[Passage for review Boundary: Start]
Author of ‘The History of White People’

Were there "white" people in antiquity? Certainly some assume so, as though
categories we use today could be read backwards over the millennia. People
with light skin certainly existed well before our own times. But did anyone
think they were "white" or that their character related to their color? No,
for neither the idea of race nor the idea of "white" people had been
invented, and people’s skin color did not carry useful meaning. What
mattered was where they lived; were their lands damp or dry; were they
virile or prone to impotence, hard or soft; could they be seduced by the
luxuries of civilized society or were they warriors through and through?
What were their habits of life? Rather than as "white" people, northern
Europeans were known by vague tribal names: Scythians and Celts, then Gauls
and -Germani.
But if one asks, say, who are the Scythians? the question sets us off down a
slippery slope, for, over time and especially in earliest times, any search
for the ancestors of white Americans perforce leads back to nonliterate
peoples who left no documents describing themselves.1 Thus, we must sift
through the intellectual history Americans claim as Westerners, keeping in
mind that long before science dictated the terms of human difference as
"race," long before racial scientists began to measure heads and concoct
racial theory, ancient Greeks and Romans had their own means of describing
the peoples of their world as they knew it more than two millennia ago. And
inevitably, the earliest accounts of our story are told from on high, by
rulers dominant at a particular time. Power affixes the markers of -history.

Furthermore, any attempt to trace biological ancestry quickly turns into
legend, for human beings have multiplied so rapidly: by 1,000 or more times
in some two hundred years, and by more than 32,000 times in three hundred
years. Evolutionary biologists now reckon that the six to seven billion
people now living share the same small number of ancestors living two or
three thousand years ago. These circumstances make nonsense of anybody’s
pretensions to find a pure racial ancestry. Nor are notions of Western
cultural purity any less spurious. Without a doubt, the sophisticated
Egyptian, Phoenician, Minoan, and Persian societies deeply influenced the
classical culture of ancient Greece, which some still imagine as the West’s
pure and unique source. That story is still to come, for the obsession
with -purity–racial and cultural–arose many centuries after the demise of
the ancients. Suffice it to say that our search for the history of white
people must begin in the misty mixture of myth and reality that comprises
ancient Greek -literature.
[Passage for review Boundary: End]
[Recorded information Boundary: Start]
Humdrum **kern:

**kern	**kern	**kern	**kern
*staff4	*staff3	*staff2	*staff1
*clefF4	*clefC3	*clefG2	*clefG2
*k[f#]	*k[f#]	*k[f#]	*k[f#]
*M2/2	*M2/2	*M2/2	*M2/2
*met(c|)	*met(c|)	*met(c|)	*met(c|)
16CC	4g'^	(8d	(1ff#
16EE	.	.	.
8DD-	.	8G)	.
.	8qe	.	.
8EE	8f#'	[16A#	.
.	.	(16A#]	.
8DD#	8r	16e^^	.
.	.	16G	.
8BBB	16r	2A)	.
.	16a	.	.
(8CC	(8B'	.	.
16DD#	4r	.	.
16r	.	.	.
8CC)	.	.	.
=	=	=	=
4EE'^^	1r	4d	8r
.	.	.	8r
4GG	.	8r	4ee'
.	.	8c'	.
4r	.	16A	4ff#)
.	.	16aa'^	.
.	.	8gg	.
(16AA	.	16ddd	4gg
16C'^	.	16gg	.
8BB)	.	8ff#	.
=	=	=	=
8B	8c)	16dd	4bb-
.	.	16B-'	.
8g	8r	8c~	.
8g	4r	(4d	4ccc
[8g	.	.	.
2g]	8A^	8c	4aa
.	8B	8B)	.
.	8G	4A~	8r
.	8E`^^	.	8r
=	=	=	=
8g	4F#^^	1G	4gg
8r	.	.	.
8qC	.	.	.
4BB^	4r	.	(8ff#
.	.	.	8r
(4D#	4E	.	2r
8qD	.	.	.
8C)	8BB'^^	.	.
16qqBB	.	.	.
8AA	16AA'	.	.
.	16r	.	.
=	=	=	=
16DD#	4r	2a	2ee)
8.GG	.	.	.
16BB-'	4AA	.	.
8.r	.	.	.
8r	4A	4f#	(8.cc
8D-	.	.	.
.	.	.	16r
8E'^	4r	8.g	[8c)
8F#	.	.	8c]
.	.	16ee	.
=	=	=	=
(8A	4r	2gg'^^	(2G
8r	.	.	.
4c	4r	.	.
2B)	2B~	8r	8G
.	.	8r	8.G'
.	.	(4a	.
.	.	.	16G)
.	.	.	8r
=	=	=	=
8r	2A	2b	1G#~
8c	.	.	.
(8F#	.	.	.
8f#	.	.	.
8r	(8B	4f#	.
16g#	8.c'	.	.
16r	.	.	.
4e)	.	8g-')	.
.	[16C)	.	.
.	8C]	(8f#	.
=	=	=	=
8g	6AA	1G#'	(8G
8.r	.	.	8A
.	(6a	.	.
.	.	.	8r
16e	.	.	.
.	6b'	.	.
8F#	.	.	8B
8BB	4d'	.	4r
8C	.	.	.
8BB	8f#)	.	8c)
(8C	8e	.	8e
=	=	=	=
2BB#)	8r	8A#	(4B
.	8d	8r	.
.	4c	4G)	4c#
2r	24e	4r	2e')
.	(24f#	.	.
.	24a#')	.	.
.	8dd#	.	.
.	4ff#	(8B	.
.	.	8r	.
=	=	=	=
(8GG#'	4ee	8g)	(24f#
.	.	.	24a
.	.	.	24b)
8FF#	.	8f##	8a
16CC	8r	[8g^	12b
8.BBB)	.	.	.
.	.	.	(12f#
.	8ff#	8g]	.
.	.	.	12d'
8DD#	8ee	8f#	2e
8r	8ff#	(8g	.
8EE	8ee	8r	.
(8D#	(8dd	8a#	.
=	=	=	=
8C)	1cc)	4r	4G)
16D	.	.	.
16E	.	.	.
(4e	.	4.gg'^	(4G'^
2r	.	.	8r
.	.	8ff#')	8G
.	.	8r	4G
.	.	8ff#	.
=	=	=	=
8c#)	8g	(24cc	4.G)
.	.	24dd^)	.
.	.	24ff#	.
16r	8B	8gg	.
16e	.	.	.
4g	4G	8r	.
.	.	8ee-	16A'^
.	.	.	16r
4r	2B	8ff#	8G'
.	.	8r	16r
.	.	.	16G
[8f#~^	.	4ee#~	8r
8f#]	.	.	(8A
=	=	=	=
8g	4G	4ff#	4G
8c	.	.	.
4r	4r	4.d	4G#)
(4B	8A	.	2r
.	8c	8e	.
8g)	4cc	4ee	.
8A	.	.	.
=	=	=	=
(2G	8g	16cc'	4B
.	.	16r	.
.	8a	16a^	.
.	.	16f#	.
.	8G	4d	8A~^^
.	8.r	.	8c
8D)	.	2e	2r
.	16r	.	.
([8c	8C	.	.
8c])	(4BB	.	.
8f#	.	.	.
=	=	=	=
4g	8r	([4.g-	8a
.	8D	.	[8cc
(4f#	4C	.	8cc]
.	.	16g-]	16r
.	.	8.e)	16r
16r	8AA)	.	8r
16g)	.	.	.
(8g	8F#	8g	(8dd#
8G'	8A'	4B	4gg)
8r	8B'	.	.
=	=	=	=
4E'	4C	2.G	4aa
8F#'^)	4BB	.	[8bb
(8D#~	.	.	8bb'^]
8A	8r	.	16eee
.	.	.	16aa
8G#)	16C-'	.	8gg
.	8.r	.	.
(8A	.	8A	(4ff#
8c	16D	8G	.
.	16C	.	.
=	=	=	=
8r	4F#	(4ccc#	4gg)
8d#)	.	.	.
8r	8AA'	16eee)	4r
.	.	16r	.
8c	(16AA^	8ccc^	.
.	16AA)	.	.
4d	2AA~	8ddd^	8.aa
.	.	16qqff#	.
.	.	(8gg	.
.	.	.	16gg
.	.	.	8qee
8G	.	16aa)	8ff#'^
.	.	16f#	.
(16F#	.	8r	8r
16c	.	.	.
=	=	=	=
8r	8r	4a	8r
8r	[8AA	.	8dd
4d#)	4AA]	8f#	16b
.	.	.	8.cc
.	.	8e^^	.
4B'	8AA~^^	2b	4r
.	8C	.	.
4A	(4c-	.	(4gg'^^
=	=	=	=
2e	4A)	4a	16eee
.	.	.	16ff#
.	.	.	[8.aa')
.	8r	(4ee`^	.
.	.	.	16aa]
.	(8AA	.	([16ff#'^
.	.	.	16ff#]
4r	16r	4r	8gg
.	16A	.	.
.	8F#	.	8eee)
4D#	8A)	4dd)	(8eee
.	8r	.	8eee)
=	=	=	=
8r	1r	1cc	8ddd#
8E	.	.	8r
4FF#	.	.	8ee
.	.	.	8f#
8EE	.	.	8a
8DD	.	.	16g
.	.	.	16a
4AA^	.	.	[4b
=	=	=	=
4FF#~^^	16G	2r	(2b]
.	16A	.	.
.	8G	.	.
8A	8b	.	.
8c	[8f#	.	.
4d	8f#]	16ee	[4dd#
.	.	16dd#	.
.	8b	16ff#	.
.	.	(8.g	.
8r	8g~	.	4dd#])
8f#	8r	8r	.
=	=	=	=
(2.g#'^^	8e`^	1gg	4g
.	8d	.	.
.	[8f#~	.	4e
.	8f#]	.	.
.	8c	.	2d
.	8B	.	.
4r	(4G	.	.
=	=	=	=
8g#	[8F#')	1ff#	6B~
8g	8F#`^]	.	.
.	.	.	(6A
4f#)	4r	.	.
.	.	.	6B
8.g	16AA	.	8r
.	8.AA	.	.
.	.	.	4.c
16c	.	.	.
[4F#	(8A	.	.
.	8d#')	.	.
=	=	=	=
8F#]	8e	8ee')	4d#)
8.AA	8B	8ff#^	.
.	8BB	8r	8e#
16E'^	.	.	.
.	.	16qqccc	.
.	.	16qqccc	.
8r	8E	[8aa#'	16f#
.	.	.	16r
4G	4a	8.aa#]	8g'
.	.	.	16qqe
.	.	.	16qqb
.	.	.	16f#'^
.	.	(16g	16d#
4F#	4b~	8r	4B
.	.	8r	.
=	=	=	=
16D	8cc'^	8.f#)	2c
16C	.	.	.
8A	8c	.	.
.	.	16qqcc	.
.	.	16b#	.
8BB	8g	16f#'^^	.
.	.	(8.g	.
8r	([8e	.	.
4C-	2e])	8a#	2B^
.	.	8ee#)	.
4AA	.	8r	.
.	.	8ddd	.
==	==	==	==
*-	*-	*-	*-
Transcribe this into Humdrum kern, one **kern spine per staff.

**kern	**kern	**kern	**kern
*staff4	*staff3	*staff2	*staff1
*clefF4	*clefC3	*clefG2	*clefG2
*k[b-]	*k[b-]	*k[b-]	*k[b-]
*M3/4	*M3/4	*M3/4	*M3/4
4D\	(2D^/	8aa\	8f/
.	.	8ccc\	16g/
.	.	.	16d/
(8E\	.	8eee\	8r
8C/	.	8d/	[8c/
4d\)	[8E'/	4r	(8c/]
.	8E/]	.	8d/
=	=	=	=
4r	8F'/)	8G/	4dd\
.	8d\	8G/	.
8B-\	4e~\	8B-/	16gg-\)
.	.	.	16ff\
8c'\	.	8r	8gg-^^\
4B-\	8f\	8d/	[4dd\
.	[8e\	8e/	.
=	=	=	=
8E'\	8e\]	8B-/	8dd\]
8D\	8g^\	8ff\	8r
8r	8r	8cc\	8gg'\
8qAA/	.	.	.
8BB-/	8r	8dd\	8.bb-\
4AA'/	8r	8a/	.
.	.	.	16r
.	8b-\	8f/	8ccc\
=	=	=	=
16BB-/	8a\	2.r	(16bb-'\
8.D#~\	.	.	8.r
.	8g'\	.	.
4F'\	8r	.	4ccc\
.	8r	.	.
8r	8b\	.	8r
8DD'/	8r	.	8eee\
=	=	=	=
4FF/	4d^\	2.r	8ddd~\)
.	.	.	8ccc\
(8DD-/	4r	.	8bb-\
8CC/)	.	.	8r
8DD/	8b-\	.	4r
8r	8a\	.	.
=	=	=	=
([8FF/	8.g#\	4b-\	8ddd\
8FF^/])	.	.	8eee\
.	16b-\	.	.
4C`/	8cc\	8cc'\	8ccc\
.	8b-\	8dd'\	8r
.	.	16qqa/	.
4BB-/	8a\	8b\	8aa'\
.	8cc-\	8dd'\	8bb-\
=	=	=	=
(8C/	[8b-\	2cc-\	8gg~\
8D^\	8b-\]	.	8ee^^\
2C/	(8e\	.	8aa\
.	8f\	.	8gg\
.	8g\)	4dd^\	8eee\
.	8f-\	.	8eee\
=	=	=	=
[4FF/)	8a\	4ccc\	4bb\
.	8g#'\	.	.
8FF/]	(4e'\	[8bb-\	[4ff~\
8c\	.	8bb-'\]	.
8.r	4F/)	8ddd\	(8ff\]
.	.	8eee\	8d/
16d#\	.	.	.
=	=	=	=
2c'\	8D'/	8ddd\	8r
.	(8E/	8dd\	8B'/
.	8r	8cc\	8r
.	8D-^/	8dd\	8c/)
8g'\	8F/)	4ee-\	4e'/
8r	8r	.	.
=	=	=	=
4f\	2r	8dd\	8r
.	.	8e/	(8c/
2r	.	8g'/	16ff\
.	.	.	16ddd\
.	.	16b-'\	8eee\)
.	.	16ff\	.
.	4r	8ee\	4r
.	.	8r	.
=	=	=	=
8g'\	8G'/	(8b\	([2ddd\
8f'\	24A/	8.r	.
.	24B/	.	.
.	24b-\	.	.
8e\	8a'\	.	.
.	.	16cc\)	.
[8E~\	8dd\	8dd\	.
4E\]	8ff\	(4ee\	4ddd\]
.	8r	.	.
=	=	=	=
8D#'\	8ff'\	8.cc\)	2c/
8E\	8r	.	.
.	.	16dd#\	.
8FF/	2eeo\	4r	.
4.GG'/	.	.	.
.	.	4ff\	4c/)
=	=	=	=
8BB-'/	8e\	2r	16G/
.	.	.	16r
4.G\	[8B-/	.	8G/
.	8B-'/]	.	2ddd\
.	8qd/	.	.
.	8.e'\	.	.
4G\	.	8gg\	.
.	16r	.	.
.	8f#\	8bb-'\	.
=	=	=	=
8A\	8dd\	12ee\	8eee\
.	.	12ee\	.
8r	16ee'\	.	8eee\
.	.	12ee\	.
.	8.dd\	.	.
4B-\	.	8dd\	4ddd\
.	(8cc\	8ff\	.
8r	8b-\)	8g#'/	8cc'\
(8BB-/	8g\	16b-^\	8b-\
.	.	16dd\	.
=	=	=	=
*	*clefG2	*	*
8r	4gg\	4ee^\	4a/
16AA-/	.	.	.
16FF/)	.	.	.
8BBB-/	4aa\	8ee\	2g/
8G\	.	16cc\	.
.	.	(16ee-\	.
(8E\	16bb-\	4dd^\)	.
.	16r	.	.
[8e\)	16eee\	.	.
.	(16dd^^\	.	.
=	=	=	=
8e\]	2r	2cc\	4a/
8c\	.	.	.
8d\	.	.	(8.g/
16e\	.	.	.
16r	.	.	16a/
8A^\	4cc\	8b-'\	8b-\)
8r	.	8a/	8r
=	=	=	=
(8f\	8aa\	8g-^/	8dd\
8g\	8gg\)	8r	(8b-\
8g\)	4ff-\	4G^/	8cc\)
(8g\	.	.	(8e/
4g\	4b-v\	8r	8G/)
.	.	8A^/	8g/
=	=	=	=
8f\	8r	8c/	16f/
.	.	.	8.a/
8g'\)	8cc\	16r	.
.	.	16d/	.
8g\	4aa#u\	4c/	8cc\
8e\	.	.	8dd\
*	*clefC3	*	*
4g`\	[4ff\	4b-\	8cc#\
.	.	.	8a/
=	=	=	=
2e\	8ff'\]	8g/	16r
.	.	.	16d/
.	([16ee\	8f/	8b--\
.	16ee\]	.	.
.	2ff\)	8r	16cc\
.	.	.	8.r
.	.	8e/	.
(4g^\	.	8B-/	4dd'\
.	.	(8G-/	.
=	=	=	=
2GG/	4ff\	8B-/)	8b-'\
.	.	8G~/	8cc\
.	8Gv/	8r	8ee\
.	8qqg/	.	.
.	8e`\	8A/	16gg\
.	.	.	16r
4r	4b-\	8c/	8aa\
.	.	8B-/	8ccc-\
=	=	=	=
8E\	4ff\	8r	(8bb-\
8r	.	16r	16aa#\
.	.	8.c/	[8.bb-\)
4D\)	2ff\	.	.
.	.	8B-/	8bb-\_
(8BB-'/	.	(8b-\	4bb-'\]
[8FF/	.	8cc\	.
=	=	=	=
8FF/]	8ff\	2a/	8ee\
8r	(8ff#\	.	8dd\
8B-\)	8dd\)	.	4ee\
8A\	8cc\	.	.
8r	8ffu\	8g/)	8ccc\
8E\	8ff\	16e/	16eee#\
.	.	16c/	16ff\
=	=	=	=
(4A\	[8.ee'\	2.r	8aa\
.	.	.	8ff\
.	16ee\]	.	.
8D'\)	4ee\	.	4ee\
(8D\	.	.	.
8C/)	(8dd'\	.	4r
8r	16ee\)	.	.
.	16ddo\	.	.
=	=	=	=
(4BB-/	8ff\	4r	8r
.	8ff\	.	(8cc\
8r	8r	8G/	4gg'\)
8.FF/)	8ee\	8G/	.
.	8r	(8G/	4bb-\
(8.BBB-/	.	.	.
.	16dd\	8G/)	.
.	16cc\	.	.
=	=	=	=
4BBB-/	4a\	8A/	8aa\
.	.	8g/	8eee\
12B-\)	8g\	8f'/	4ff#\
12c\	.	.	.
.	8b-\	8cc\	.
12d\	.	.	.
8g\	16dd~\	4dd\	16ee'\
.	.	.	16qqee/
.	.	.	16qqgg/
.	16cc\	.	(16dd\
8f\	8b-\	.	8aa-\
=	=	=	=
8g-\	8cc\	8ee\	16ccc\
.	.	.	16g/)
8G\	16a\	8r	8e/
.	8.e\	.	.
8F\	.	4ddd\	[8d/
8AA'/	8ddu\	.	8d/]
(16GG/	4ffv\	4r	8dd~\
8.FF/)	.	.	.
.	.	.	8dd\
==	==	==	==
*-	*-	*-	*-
[Recorded information Boundary: End]
Exercise instructions:
Reproduce the part of the passage on whiteness in antiquity that begins at the words "What were their" and stops after the words "and -Germani.". The material is not needed for this exercise.

Response area:
What were their habits of life? Rather than as "white" people, northern
Europeans were known by vague tribal names: Scythians and Celts, then Gauls
and -Germani.